Sounds like a real swell trip doesn’t it? Actually, it was! On the track I drove like a squid, was a total embarrassment, and quite frankly didn’t belong – BUT off the track I don’t know that I have ever enjoyed a ROAR National as much as I did this past weekend.
First, I got to watch my wife Britani start off main day with an epic on-track battle with Marilyn Roney (the only two female racers to enter the event). The two of them drove amazing, put on a spectacular show, and we’re smiling, laughing, and high-fiving off the drivers stand. It was great to see both at the event, enjoying racing, and end their weekend with such a great race.

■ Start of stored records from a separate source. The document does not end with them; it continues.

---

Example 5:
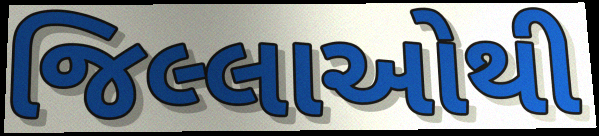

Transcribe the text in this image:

જિલ્લાઓથી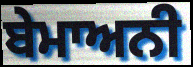
ਬੇਮਾਅਨੀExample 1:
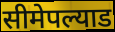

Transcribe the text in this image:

सीमेपल्याड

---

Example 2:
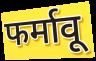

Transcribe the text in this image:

फर्मावू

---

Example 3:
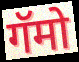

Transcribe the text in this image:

गॅमो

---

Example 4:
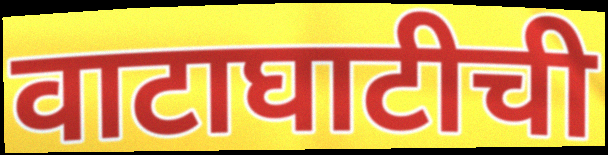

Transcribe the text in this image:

वाटाघाटीची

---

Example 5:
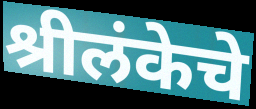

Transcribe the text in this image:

श्रीलंकेचे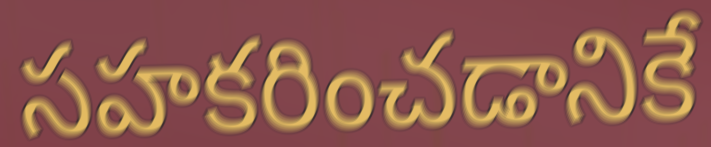
సహకరించడానికే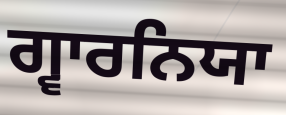
ਗ੍ਵਾਰਨਿਯਾ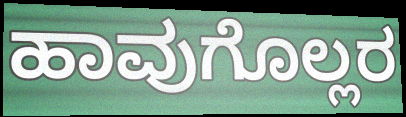
ಹಾವುಗೊಲ್ಲರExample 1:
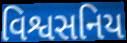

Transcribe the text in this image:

વિશ્વસનિય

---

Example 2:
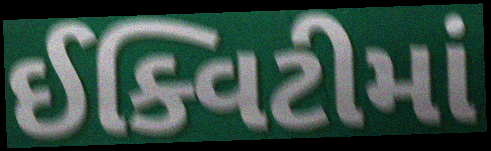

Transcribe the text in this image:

ઈક્વિટીમાં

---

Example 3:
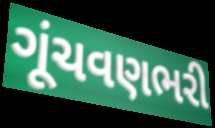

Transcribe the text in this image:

ગૂંચવણભરી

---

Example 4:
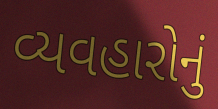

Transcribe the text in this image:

વ્યવહારોનું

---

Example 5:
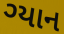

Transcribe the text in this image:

ગ્યાન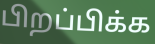
பிறப்பிக்கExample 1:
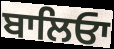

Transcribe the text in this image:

ਬਾਲਿਓਾ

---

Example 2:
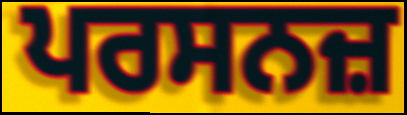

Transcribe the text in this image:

ਪਰਸਨਜ਼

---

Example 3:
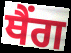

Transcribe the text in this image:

ਥੈਂਗ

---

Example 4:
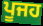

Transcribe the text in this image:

ਪੂਜਹ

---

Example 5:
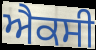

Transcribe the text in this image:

ਐਕਸੀ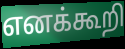
எனக்கூறி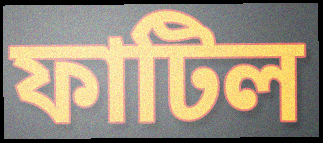
ফাটিল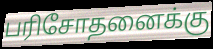
பரிசோதனைக்கு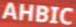
AHBICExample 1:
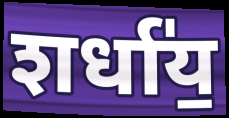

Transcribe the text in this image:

शर्धा॑य॒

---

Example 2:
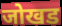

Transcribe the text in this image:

जोखड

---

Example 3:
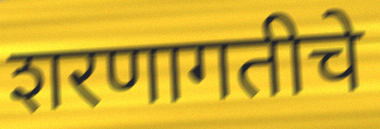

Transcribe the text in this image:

शरणागतीचे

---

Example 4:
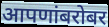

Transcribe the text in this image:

आपणांबरोबर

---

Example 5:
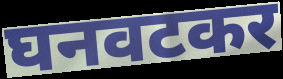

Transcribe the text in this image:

घनवटकरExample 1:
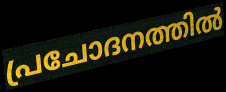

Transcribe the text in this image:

Second, I was paged by ROAR to report to the track area from the pits at the request of my wife. I could only assume I was in trouble. To my surprise, I was awarded the win in the 1/8 Buggy Concours Contest. I have never won, let alone enter a Concours, and it definitely caught me by surprise! Thank you to those who voted, and Britani for stealing my car to enter it into the contest for me.
Third, I witnessed my good friend Joe Bornhorst clinch his first National Championship title by winning 4wd SCT – which is also Tekno RC’s first National Championship title as well. Joe has a similar background in motocross to my own, as his two-wheel racing career ended due to injury which led him to racing R/C cars. Although I would never tell him, his dedication and success in R/C is something that I really admire.
Last but not least, while the racing on the track was all serious business, the fun level off the track was at an all-time high. It didn’t matter whether it was simply laughing hysterically telling jokes and stories, recruiting college football star Clayton Wittmayer to tighten Tyler Hooks wheel nuts, stacking up my never-ending pile of unsweet iced tea cups, or smashing our face into the dashboard on the way to dinner with Britani driving – we were having fun. Normally after a long weekend of racing, let alone a National, I am ready for a break from R/C, but the pure fun that we had this weekend has me anxious to do it all over again very soon.